Pat Murphy

Personal information
- Full name: Patrick Murphy
- Born: 1896 Sydney, New South Wales, Australia

Playing information
- Position: Second-row, Lock
Club
| Years | Team | Pld | T | G | FG | P |
| 1920–26 | South Sydney | 39 | 4 | 0 | 0 | 12 |
Representative
| Years | Team | Pld | T | G | FG | P |
| 1925 | New South Wales | 4 | 1 | 0 | 0 | 3 |
| 1923 | Metropolis | 1 | 0 | 0 | 0 | 0 |
- Source:

= Pat Murphy (rugby league) =

Australian rugby league footballer

Pat Murphy was an Australian rugby league footballer who played in the 1920s. He played for South Sydney in the New South Wales Rugby League (NSWRL) competition.

==Playing career==
Murphy made his first grade debut for Souths against University in Round 15 1920 at Marrickville Oval.

In 1923, Souths reached the grand final against Eastern Suburbs. Murphy played for Souths in the 15-12 defeat which was played at the Sydney Cricket Ground.

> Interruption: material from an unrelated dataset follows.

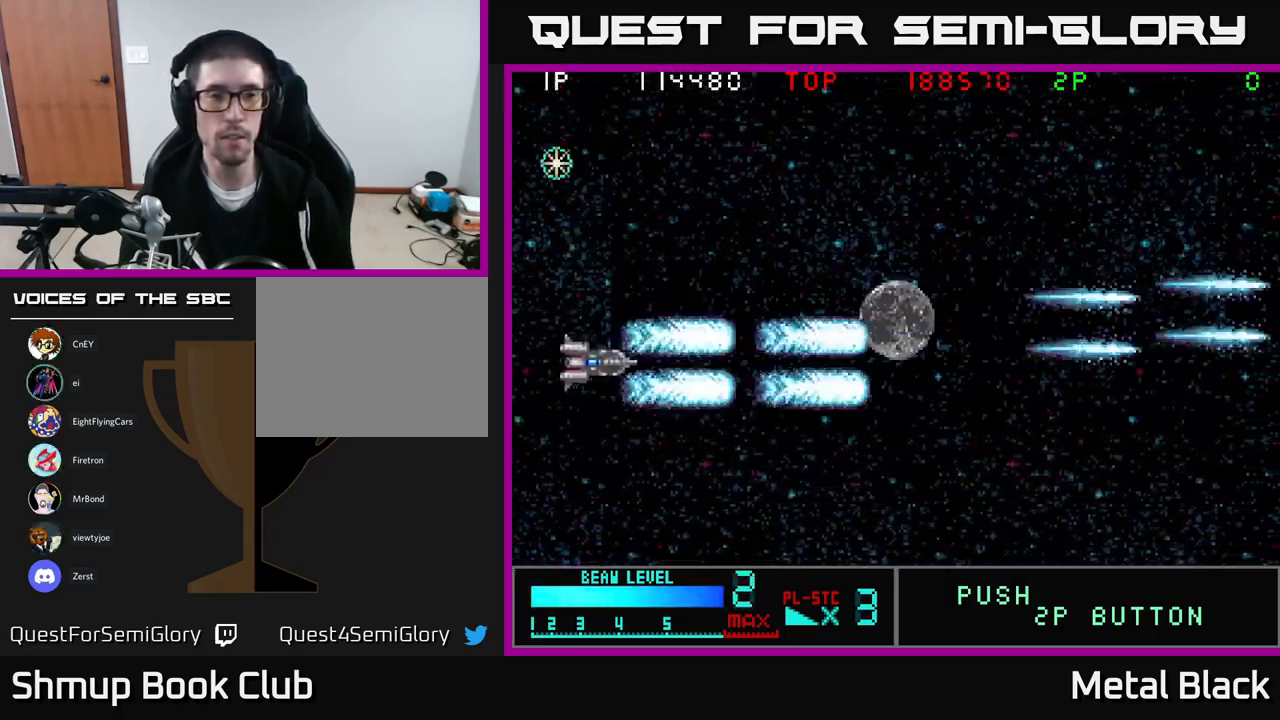
{"buttons": ["DPAD_UP"], "events": [[50, "DPAD_UP", "down"], [116, "A", "up"], [166, "DPAD_LEFT", "up"], [316, "A", "down"], [483, "A", "up"]]}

In 1924, Souths again reached the grand final against rivals Balmain. Murphy played in the game which Souths lost 3-0. This was the lowest scoring grand final at the time.

In 1925, Murphy was part of the South Sydney side which went the entire season undefeated and won the premiership outright without needing to play in a grand final. In 1926, Murphy made 4 appearances for Souths but missed out on playing in the club's premiership victory over University.

Overall, Murphy made a total of 60 appearances for Souths across all grades.